We act according to the dominant code. The mind is a computational device. It controls our actions, programmes us. If the code of the old nature is dominant in you, you’ll continue to act crazy even though you’re born again. Our fallen nature has a mind set. The new man recreated in Christ Jesus has a mindset. It is these two mindsets that are at war in us. Call it code war. It’s actually a cold war. Think of US vs. USSR in those days.

Now, what the Ten Commandments ended up doing was bringing into very sharp focus the challenges of our carnal nature. Sin, a rather dull but very powerful force took advantage of the clarity of the Ten Commandments to get ignited. You know how once you enact a law forbidding something, everyone then wants to try it? It’s like that law ignites rebellion. That’s what sin did. The moment the Ten Commandments was enacted, sin converted it into a means of temptation. To quote Paul (Romans 7:8-12 MSG) – “The law code (Ten Commandments) started out as an excellent piece of work, sin found a way to pervert the command into a temptation, making a piece of “forbidden fruit” out of it. The law code (Ten Commandments), instead of being used to guide me, was used to seduce me. Without all the paraphernalia of the law code (Ten Commandments), sin looked pretty dull and lifeless. Once sin got its hands on the law code (Ten Commandments) and decked itself out in all that finery, I was fooled, and fell for it. The very command that was supposed to guide me into life was cleverly used to trip me up, throwing me headlong. But the law code (Ten Commandments ) itself is God’s good and common sense, each command sane and holy counsel.”

Our knowledge of the moral code was exploited by Sin to make itself exciting is what Paul is saying. It’s why stolen melon and other forbidden fruits taste sweeter. It’s because we know we should not steal. “By hiding within God’s good commandment, sin did far more mischief than it could ever have accomplished on its own. Romans 7:17-20 MSG: “If the power of sin within me keeps sabotaging my best intentions, I obviously need help! I realise that I don’t have what it takes. I can will it, but I can’t do it. I decide to do good, but I don’t really do it. I decide not to do bad, but then I do it anyway. My decisions, such as they are, don’t result in actions. Something has gone wrong deep within me and gets the better of me every time. It happens so regularly that it’s predictable. The moment I decide to do good, sin is there to trip me up. I truly delight in God’s commands, but it’s pretty obvious that not all of me joins in that delight. Parts of me covertly rebel, and just when I least expect it, they take charge.” Does this feel familiar?

The question then arises, Who can help us? We are at our wits end after all! What’s the solution? The truth is that the problem has been solved. We’re just not accessing the solution. Paul says, Jesus Christ already acted “to set things right in this life of contradictions where I want to serve God with all my heart and mind, but am pulled by the influence of sin to do something totally different.” “God sent his own Son in a body like the bodies we sinners have. And in that body God declared an end to sin’s control over us by giving his Son as a sacrifice for our sins.” Romans 8:3 NLT.

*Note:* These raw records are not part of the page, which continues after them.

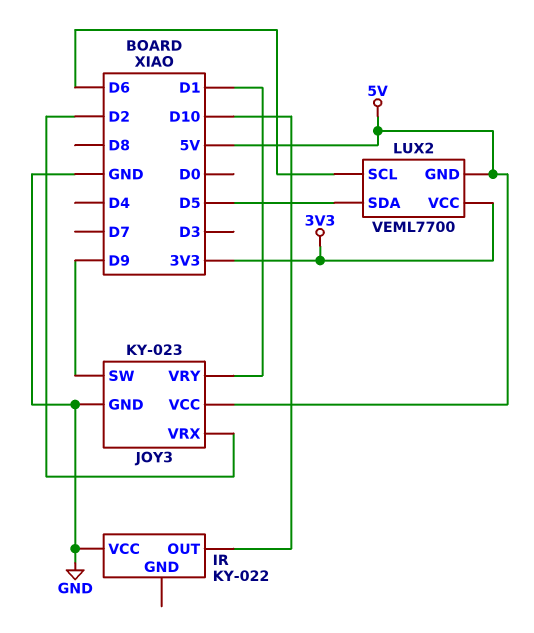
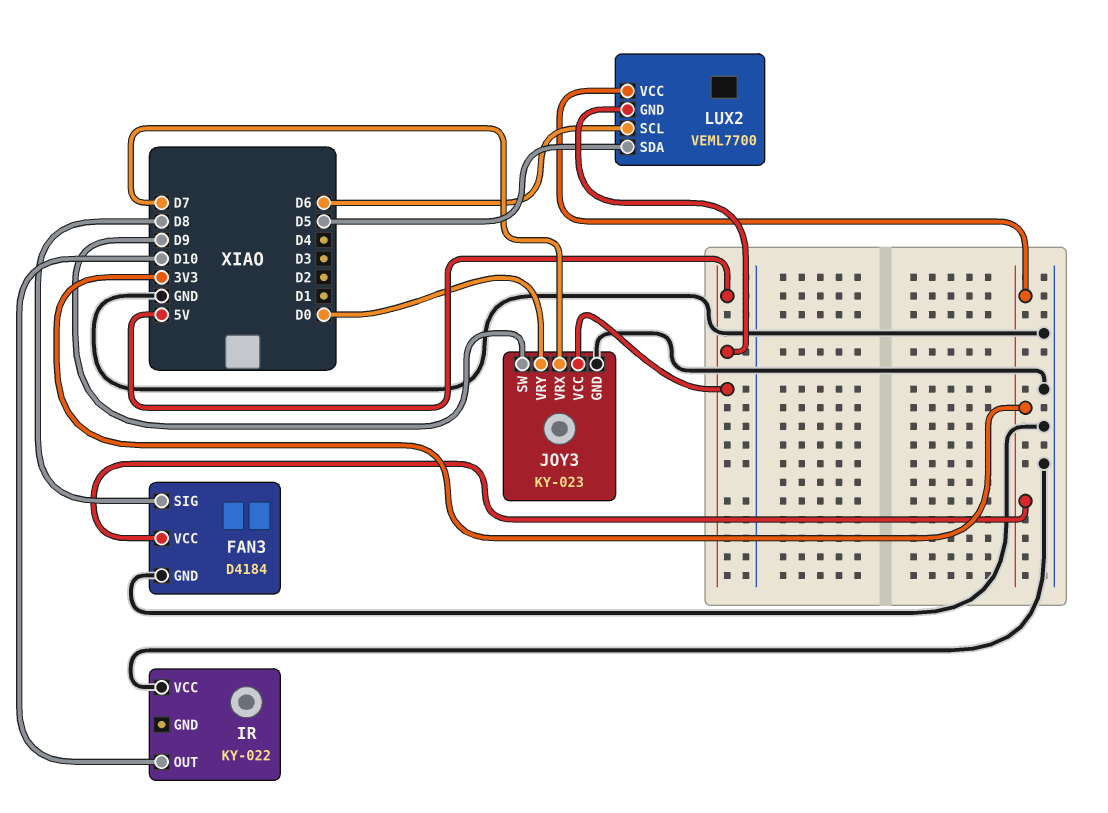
FAN3: none -> D4184
FAN3 pin GND: none -> GND
FAN3 pin SIG: none -> D8
FAN3 pin VCC: none -> 3V3
JOY3 pin VRX: D2 -> D7
JOY3 pin VRY: D1 -> D0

The key Paul says is to yield to the control of the Spirit of God. To simply embrace what the Spirit is doing in us. To focus less on self and more on God. It’s a question of what dominates us, what dominant thought. Romans 8:5: “Those who are dominated by the sinful nature think about sinful things, but those who are controlled by the Holy Spirit think about things that please the Spirit.” Romans 8:9: “But you are not controlled by your sinful nature. You are controlled by the Spirit if you have the Spirit of God living in you. (And remember that those who do not have the Spirit of Christ living in them do not belong to him at all.)”

In other words, live the reality of your salvation. Think like a new creation, recreated in Christ Jesus. It’s all in your mind!